Written and directed by Jud Cremata – though I’d guess much of the dialogue is improv – this is not quite a one-long-take film since it has a few ellipsis cuts and blurs.  Nevertheless, it presents continuous action and its restless camera that tries (by design) to follow too many girls at once (Cremata has a background in reality TV) so the viewer is always on edge about where to look and which corner of the screen a threat might be coming from.

This will be divisive because it doesn’t stick to many of the rules of film storytelling, but it a) orchestrates its terrors expertly, and b) manages a complicated character piece.  Interactions among the group that imply a web of relationships that don’t have to be spelled out, with a sense of how teen girl peer groups really work as opposed to the polished fantasy of Mean Girls and many other films.  It’s uncomfortable in a Dogme sort of way, as characters trespass on each other’s boundaries and things go awry without bad intentions but just because girls encourage each other or don’t intervene.  Early on, cousins Emma (Troy Leigh-Anne Johnson) and Taylor (Isabel May) step into the hall and have a long talk where Taylor is at once coercive and supportive, while various bits of backstory are dropped in throughout the film, with key information delivered at a point convention would say was too late and a couple of major false leads (or are they) about the root cause and the actual nature of what’s going on.  Screenwriters would be advised against this because it can be confusing – but out of confusion can rise terror, and the job of a horror movie is to be frightening not to be some ideal of a well-crafted play.

Emma and her younger sister Lilly (Dakota Baccelli) are staying at their cousin’s house after a bereavement, and Taylor’s father (Blake Robbins) – who has his own demons – is passed out drunk on a sofa downstairs.  Taylor and three of her friends – bipolar-seeming Madison (Odessa A’zion), laid-back Jess (Brooke Sorenson) and meeker Paige (Jessica Sarah Flaum) – to prank her … invade Emma’s bedroom to prank her.  This is ill-timed at best, especially as it emerges that Emma doesn’t know Taylor’s three pals and is instantly uncomfortable with their antics.  Too many girls in too small a room, unable to keep quiet or still, are impulsively prone to root through and play with perhaps breakable or dangerous things (and, by implication) people.  But they’re not monsters – just kids, who can be spontaneously kind or thoughtful or sweet as often as they pull appalling dick moves.  When conversation turns to the spooky house across the road, once owned-by a witchy old lady (connected to the voodoo/fetish dolls that keep turning up) and now inhabited by a new family who have a little-seen teenage daughter called Julie.  Madison – who you just know was the one who instigated the creepy-crawling against Emma, perhaps out of sexual curiosity – is suddenly keen on going across the road to scare Julie … a project that, of course, turns out badly.

● ● ● ●

### What to work on
a) Reproduce the part of the film review starting with "Written and directed" and going on through "be coming from.".
b) Pick up the film review where it stops and write the next part.

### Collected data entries
● ● ● ●

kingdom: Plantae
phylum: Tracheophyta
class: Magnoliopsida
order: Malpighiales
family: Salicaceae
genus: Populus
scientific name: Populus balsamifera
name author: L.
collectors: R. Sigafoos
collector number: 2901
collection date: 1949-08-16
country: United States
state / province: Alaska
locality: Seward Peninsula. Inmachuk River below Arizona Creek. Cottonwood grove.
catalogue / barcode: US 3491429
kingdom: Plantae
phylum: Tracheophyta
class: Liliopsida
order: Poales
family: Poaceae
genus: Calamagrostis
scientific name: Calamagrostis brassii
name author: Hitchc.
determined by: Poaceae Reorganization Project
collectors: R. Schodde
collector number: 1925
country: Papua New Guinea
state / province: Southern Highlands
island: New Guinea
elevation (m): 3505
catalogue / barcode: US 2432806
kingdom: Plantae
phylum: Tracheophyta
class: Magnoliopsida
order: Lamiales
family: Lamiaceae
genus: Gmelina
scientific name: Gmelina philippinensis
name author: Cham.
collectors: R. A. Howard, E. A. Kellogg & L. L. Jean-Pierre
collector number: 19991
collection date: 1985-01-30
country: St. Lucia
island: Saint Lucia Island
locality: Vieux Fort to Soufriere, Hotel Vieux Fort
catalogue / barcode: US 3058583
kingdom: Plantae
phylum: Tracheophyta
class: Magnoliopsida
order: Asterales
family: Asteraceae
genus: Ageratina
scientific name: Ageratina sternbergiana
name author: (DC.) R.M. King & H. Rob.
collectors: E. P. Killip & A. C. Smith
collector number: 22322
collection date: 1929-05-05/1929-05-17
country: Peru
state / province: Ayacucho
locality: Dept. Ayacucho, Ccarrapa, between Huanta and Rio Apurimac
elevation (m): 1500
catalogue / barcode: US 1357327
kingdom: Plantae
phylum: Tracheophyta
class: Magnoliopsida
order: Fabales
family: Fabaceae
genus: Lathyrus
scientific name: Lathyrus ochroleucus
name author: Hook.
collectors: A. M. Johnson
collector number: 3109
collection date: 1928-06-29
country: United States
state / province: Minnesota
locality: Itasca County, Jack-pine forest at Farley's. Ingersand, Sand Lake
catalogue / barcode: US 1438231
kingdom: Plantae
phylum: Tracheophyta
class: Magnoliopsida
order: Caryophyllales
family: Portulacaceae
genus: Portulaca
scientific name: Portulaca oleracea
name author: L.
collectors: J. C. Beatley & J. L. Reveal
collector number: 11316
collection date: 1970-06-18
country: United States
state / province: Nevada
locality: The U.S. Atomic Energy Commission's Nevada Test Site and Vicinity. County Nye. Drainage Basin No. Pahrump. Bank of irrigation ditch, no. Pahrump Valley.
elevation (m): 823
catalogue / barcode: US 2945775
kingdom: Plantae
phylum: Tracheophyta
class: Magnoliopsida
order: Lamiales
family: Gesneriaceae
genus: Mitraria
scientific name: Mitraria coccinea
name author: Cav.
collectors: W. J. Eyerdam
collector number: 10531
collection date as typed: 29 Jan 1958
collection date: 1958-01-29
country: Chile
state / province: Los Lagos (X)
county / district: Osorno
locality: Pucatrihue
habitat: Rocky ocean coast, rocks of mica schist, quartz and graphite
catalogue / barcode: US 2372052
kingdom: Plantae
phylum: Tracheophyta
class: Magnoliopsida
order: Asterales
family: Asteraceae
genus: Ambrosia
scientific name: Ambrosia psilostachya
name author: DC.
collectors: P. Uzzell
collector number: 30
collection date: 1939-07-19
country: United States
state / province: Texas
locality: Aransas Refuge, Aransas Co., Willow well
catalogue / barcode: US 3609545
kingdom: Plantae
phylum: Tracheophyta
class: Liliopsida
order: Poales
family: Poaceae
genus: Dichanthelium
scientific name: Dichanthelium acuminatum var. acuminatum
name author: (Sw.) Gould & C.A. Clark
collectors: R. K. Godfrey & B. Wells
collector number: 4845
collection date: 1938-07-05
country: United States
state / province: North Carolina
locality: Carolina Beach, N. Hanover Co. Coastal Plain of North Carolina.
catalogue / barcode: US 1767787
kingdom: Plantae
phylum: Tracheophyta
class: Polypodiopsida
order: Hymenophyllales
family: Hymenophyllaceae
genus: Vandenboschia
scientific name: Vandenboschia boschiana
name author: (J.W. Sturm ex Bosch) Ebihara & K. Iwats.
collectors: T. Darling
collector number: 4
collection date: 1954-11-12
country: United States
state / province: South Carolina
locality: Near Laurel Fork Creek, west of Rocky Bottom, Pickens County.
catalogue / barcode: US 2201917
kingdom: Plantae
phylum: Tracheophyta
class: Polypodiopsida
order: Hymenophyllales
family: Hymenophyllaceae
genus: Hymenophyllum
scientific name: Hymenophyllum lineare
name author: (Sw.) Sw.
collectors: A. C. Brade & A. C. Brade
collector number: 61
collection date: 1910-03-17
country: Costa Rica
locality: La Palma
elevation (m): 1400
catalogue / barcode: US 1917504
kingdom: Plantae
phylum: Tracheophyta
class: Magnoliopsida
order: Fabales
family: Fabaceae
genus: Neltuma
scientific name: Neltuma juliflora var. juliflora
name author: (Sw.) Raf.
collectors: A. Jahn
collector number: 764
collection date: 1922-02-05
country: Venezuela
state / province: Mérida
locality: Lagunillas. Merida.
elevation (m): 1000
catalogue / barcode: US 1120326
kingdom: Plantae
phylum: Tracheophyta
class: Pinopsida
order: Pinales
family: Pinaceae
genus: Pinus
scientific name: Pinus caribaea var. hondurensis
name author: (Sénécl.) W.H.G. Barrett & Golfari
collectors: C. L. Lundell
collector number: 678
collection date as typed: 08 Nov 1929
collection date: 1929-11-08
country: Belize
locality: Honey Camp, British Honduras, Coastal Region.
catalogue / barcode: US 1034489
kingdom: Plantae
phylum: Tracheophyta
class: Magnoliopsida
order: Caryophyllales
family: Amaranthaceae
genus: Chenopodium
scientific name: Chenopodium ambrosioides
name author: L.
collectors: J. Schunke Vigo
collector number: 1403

● ● ● ●

### List of answers
a)
Written and directed by Jud Cremata – though I’d guess much of the dialogue is improv – this is not quite a one-long-take film since it has a few ellipsis cuts and blurs.  Nevertheless, it presents continuous action and its restless camera that tries (by design) to follow too many girls at once (Cremata has a background in reality TV) so the viewer is always on edge about where to look and which corner of the screen a threat might be coming from.

b)
Again against expectations, the camera doesn’t follow the masked home invaders but stays with Emma, who has severe doubts about the prank – for several reasons, which slip out at odd moments – but has been gently blackmailed into providing the key the girls need to get into the house where they presume Julie is home alone (Taylor has stolen Emma’s phone and only gives it back when the key is handed over).  Several girls come back, in distressed state, but we’re also told that Taylor has blithely driven to the airport to pick up her mother … then Emma finds that Lilly is missing, and may have followed the others into unspecified peril.

One of the best ways to make an audience afraid in a horror movie without overreliance on jump scares – and this has a lulu of a jump in the last act – is to depict characters who are convincingly terrified; the range of fear shown by the young but professional cast here is astonishing.  We’re not even sure we like any of these people, but their different (always believable) terror is infectious.  All that rambling chat, clumsy exposition — which is to say not like smoothly-scripted exposition but a lot like the way you find out about things in real life – and a camera perhaps pointed the wrong way half the time pays off in sustained tension and a commitment to being scary surprisingly unusual in contemporary horror.